Editing MSS of Pliny the Elder


Commentarii de Pilinio

A brief work log updated every few days. Obnoxious Caesar allusions aplenty.

July 19th, 2018 With Caesar having crossed the Rhine, nearly all of A&G have been parsed. There are several exceptions, since several classes of nouns and verbs need to be added to Tabulae. In addition, Michael has parsed the first twenty sections of Pliny (with the exceptions to the yet to be added classes).

Also, Richard has been looking into various citations schemes of Pliny with the help of Prof. Perry and has uncovered a third citation system that we were hitherto unaware of. It appears to stem from Johannes de Spira’s first printed edition of the Natrual Histories. Richard is unsure if this citation scheme has a basis in any of the manuscripts. Prof.
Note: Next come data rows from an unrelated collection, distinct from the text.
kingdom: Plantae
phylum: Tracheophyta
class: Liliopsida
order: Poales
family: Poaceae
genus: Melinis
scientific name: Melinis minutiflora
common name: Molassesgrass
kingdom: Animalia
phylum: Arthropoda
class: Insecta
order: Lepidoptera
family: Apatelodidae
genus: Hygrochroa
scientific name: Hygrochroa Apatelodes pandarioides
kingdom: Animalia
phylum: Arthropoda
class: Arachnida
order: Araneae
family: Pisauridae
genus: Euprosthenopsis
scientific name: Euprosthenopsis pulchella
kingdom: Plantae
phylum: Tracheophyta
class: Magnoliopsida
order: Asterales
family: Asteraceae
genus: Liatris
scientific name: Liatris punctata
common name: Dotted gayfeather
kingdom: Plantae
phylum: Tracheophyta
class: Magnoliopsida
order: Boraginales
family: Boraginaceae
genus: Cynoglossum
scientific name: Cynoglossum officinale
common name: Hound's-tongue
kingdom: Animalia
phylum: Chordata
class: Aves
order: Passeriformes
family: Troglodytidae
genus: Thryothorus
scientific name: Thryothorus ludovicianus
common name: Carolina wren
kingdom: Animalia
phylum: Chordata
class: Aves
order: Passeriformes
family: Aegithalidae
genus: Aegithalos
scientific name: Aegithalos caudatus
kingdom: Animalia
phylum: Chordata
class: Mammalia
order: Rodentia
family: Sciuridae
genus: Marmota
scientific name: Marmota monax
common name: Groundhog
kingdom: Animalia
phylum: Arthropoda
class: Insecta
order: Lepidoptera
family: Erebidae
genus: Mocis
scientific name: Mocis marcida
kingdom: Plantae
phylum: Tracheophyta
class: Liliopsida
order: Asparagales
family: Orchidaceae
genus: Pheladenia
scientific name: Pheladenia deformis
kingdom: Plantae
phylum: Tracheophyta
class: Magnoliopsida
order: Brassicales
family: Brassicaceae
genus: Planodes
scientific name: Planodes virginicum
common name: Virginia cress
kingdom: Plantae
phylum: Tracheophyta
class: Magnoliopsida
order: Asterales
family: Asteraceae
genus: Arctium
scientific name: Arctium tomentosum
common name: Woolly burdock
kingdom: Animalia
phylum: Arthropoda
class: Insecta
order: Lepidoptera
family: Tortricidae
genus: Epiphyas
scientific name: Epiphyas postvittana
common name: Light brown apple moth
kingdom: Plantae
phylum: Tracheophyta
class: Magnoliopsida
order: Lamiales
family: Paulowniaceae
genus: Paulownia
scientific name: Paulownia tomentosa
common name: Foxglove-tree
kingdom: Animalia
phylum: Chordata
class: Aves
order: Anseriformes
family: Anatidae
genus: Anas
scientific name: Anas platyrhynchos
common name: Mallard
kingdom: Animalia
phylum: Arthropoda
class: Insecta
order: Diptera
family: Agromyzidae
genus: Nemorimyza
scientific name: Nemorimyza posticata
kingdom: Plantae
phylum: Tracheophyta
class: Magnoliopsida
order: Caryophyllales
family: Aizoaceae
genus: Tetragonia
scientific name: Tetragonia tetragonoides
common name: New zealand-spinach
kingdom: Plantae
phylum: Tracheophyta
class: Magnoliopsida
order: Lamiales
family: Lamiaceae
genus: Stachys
Perry also has discovered that the so-called “arabic numeral scheme” (the actual citation scheme we use in our edition) was created by Karl Julius Sillig in his edition of Pliny.

In looking at these citation schemes, Richard has also discovered that a symbol that looked like a “7” over a period was actually a form of punctuation, rather than an indication of a section ending (which is what we previously thought). He is altering the editorial standards to account for this.

July 6th, 2018

With the Avernii being subdued, Richard and Michael at the end of the week were able to parse at least one word from every part of speech currently supported by Tabulae in the Allen and Greenough repository. Many, but not all of these rules have found there way into the parser for Pliny.

In addition they compiled a list of the all the vocabulary in the first section of Pliny. From this list, they intend to parse each word and have at least one full chunk of Pliny completely parsed. The resulting workflow would essentially be bouncing back between parsing Pliny and A&G, and cherrypicking rules in A&G needed for Pliny.